Instaread Summary, Analysis & Review of Jessica Bennett's Feminist Fight Club An Office Survival Manual (for a Sexist Workplace)
Five out of five stars
The best way to open a review of the summary or even the book is to define the phrase “Feminist Fight Club.” That is best done by quoting key takeaway two:
“A Feminist Fight Club is a group of women who meet to support and advise each other on challenges unique to working women.”
In other words it is a support group, a phrase that sounds far less aggressive and hostile. Yet, hardly the title of a book that will grab your attention.
The key takeaways contain nothing that a person that has paid attention to the problems of sexism in the workplace has not heard or experienced before. One of the best lines is the very first one of the first key takeaway.

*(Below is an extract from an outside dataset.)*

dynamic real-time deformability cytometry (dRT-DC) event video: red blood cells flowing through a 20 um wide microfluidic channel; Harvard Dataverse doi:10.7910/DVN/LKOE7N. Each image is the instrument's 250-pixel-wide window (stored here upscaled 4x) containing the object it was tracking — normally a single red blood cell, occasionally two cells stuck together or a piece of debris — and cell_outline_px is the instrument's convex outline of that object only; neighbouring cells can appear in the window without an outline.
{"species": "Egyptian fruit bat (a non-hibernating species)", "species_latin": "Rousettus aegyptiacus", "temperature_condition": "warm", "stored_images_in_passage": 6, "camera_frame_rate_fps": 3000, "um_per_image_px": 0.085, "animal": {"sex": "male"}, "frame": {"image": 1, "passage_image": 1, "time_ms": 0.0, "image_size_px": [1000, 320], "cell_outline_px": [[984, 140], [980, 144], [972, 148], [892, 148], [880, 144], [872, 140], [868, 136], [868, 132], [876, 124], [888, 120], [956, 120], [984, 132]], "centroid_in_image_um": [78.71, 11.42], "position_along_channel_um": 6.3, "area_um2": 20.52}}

“Women continue to face intentional and unintentional workplace discrimination from both men and women.”
The point that it is both intentional and unintentional as well as being from both men and women is an extremely important one. It is often true that the intentional discrimination by a man grabs and holds the headlines, yet unintentional discrimination or that subtly done by another woman is overlooked. I have personally been told by females in my classes (I am a college professor) that their greatest difficulties at work were with other women.
The last key takeaway is one that women often overlook:
“Men can be valuable allies for women in the workplace if they work to give their female co-workers the credit they deserve and treat all co-workers equally.”
I would alter this to say, “A man can be your most valuable ally in the workplace . . .”
One interesting point of historical fact mentioned in the summary is that the first minimum wage law in the United States was enacted in Washington, D. C. The purpose was to provide a minimum hourly wage for women so that they would not be exploited.
From the “Author’s style” section it is clear that the book is written with an attitude as can be seen in the following sentence.
“The tone throughout is confrontational and irreverent in an apparent effort to solicit the solidarity of an assumed reader who has been obstructed or cheated by a system that disadvantages women.”
The intended audience for the book is clearly women with a problem of this type. Reading it will certainly help them better face their issues and the content of the summary will convince them of that.